◆ Supplied information

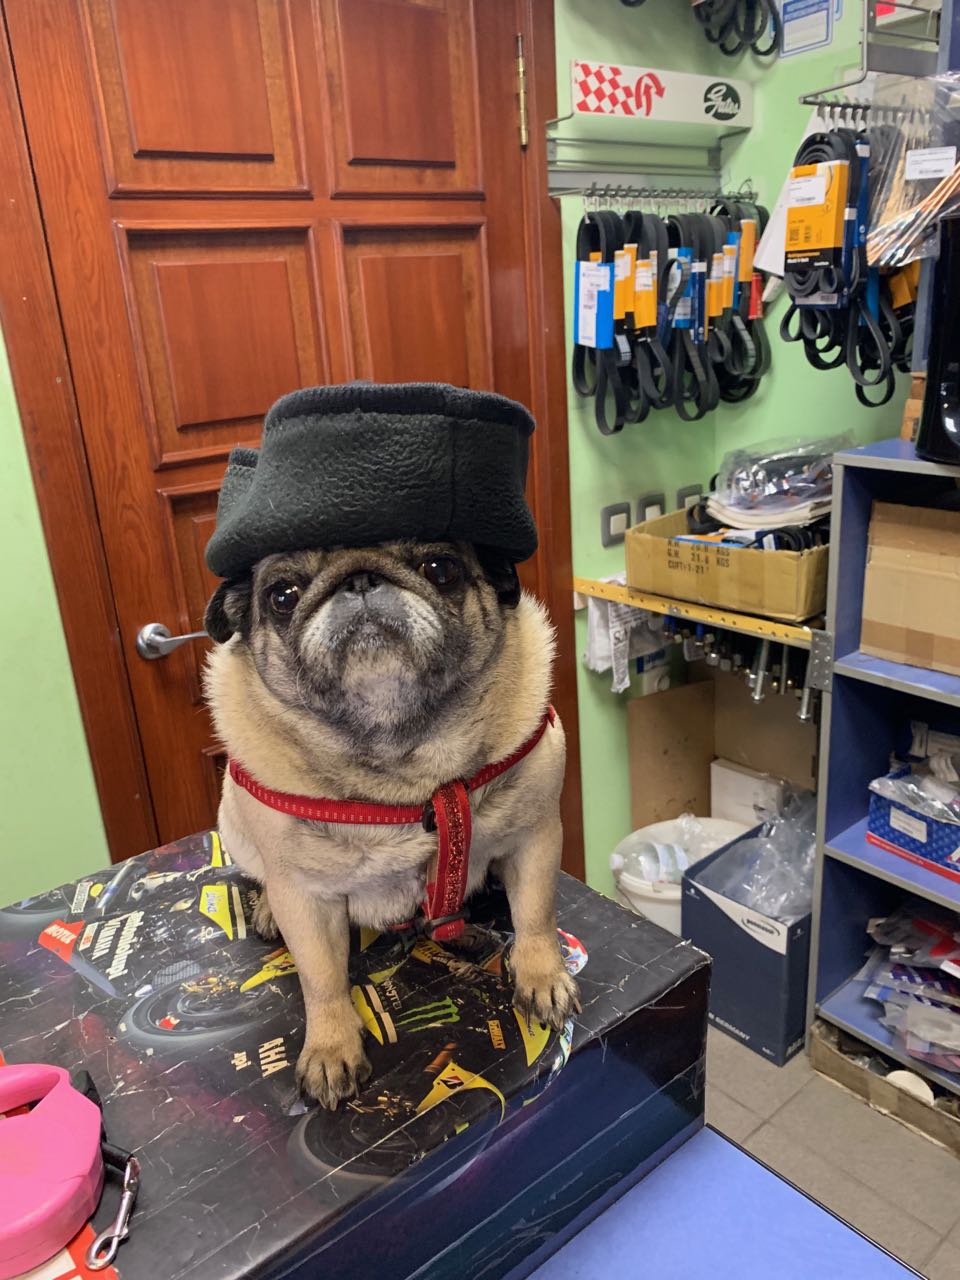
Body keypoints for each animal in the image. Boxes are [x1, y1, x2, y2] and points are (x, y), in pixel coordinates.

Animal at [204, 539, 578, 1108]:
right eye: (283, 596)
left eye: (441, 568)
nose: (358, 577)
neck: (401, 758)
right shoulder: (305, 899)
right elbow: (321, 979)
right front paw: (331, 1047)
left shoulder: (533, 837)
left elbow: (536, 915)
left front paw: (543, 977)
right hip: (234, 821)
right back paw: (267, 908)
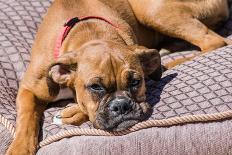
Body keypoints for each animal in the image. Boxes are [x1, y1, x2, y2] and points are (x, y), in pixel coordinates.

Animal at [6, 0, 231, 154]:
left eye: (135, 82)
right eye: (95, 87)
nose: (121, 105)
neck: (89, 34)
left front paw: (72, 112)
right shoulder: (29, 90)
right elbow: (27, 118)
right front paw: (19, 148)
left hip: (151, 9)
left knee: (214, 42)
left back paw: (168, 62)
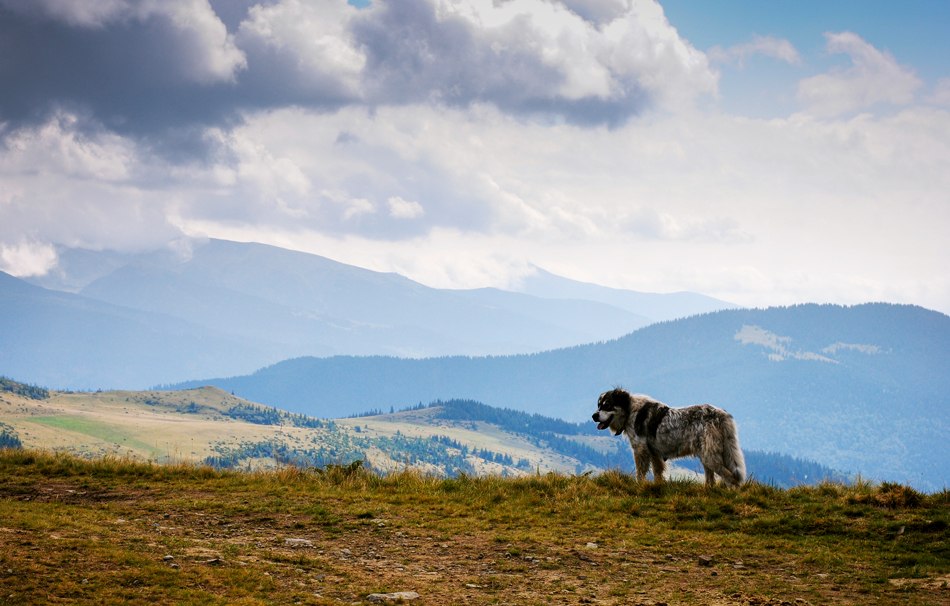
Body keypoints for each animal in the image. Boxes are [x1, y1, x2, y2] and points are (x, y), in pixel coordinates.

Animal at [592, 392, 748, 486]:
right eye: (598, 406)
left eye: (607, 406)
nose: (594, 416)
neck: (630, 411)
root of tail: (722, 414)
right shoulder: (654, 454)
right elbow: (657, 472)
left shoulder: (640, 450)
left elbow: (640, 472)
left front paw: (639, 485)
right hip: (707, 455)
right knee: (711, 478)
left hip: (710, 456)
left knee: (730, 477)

◆ Activity
Work through the entries, filtering for the string "elbow", and copy each line that holds it.

◆ Finished task
right elbow: (321, 979)
left elbow: (536, 915)
right elbow: (27, 118)
right elbow: (657, 472)
left elbow: (640, 472)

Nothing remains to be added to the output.